## What to work on
Among the entries below, count the lines holding the string "diesen". Respond with the number alone.

## Provided material
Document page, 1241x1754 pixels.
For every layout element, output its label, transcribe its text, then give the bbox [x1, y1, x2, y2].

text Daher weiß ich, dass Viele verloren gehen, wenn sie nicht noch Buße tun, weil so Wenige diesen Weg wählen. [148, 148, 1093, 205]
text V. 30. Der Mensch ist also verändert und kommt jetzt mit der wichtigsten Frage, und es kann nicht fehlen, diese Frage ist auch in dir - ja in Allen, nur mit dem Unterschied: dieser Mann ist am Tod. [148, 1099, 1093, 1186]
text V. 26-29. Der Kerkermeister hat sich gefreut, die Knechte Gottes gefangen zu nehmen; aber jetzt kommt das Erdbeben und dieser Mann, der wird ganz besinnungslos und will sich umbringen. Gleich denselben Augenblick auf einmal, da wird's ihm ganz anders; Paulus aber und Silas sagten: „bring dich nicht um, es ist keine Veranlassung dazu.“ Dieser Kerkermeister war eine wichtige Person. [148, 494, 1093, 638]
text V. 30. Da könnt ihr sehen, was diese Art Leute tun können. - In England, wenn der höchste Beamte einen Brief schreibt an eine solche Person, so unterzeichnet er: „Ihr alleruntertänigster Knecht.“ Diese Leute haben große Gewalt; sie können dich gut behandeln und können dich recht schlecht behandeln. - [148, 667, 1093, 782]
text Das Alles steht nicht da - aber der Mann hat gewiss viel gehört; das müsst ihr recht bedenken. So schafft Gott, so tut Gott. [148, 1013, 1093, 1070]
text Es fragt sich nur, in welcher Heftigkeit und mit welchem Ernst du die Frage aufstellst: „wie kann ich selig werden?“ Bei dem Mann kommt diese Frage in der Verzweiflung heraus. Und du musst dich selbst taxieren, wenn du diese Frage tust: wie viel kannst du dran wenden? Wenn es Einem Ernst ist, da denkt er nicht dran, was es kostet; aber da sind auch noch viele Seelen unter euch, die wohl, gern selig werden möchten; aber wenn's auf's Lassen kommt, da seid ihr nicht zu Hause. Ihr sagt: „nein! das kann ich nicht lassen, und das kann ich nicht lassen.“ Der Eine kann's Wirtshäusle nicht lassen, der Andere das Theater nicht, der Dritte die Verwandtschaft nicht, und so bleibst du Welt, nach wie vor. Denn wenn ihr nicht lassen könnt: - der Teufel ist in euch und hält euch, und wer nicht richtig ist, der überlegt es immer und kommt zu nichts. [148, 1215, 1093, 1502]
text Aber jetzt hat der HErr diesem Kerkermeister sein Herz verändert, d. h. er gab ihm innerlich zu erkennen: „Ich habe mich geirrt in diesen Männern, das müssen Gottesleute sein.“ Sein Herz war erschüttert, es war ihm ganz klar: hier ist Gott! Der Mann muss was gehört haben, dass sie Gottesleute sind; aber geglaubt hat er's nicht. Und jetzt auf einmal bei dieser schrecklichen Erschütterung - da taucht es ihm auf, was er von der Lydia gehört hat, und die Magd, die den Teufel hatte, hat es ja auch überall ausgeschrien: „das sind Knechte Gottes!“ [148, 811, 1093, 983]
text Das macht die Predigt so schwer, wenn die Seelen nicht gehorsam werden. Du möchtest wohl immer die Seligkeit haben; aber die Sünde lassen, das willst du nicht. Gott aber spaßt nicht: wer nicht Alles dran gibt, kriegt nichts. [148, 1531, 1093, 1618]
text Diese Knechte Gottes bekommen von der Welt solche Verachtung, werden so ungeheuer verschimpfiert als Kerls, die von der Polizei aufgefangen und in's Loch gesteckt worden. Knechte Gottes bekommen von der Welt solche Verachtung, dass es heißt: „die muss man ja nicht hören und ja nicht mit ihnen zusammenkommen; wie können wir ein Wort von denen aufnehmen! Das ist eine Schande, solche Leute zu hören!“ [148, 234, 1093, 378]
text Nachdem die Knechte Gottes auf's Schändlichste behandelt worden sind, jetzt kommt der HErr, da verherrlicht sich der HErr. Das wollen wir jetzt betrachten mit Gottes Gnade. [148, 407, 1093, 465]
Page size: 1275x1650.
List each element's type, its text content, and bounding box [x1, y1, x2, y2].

## Output of the task
2